Stored data entries
##########
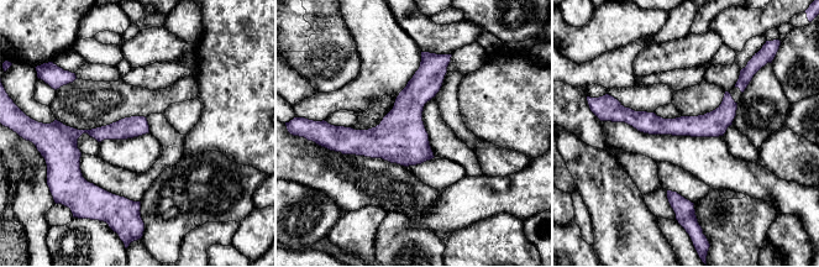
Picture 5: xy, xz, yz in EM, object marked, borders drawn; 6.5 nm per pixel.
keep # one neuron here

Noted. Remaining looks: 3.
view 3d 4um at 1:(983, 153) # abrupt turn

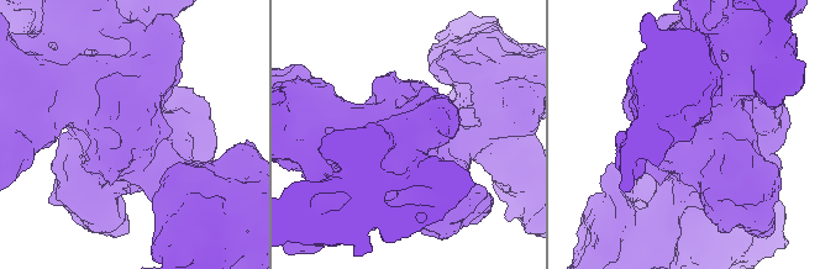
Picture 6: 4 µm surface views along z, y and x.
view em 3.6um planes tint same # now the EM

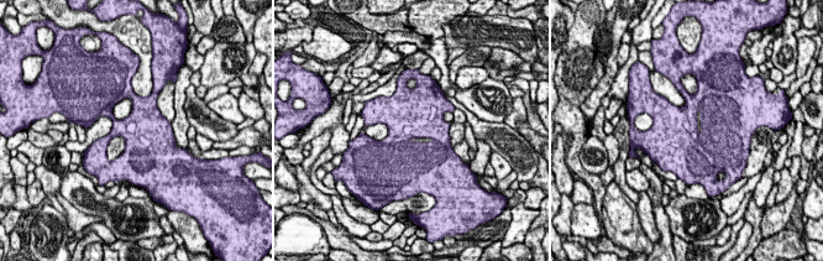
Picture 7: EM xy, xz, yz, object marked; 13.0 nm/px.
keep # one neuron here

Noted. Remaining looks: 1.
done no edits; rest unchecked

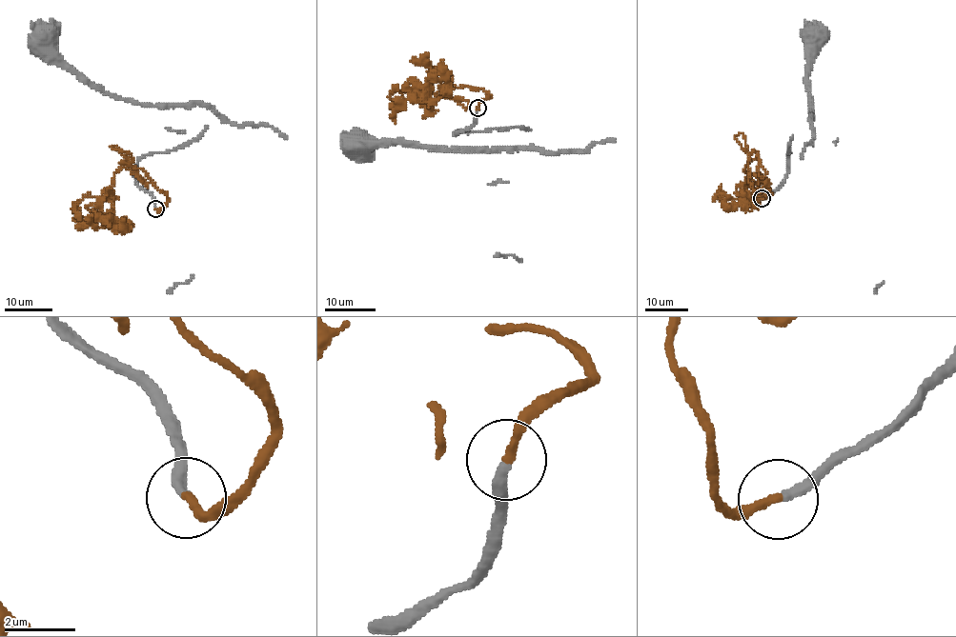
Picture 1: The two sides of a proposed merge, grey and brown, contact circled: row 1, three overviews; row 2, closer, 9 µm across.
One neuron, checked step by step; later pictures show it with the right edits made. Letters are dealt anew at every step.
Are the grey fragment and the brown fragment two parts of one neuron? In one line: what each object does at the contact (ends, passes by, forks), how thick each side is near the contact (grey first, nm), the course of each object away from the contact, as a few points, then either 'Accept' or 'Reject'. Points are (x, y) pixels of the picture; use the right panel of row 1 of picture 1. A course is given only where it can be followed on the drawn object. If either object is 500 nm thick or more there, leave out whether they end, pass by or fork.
##########
Brief | Every record above must reappear exactly in the answer, minus its pictures.

Solution |
Picture 5: xy, xz, yz in EM, object marked, borders drawn; 6.5 nm per pixel.
keep # one neuron here

Noted. Remaining looks: 3.
view 3d 4um at 1:(983, 153) # abrupt turn

Picture 6: 4 µm surface views along z, y and x.
view em 3.6um planes tint same # now the EM

Picture 7: EM xy, xz, yz, object marked; 13.0 nm/px.
keep # one neuron here

Noted. Remaining looks: 1.
done no edits; rest unchecked

Picture 1: The two sides of a proposed merge, grey and brown, contact circled: row 1, three overviews; row 2, closer, 9 µm across.
One neuron, checked step by step; later pictures show it with the right edits made. Letters are dealt anew at every step.
Are the grey fragment and the brown fragment two parts of one neuron? In one line: what each object does at the contact (ends, passes by, forks), how thick each side is near the contact (grey first, nm), the course of each object away from the contact, as a few points, then either 'Accept' or 'Reject'. Points are (x, y) pixels of the picture; use the right panel of row 1 of picture 1. A course is given only where it can be followed on the drawn object. If either object is 500 nm thick or more there, leave out whether they end, pass by or fork.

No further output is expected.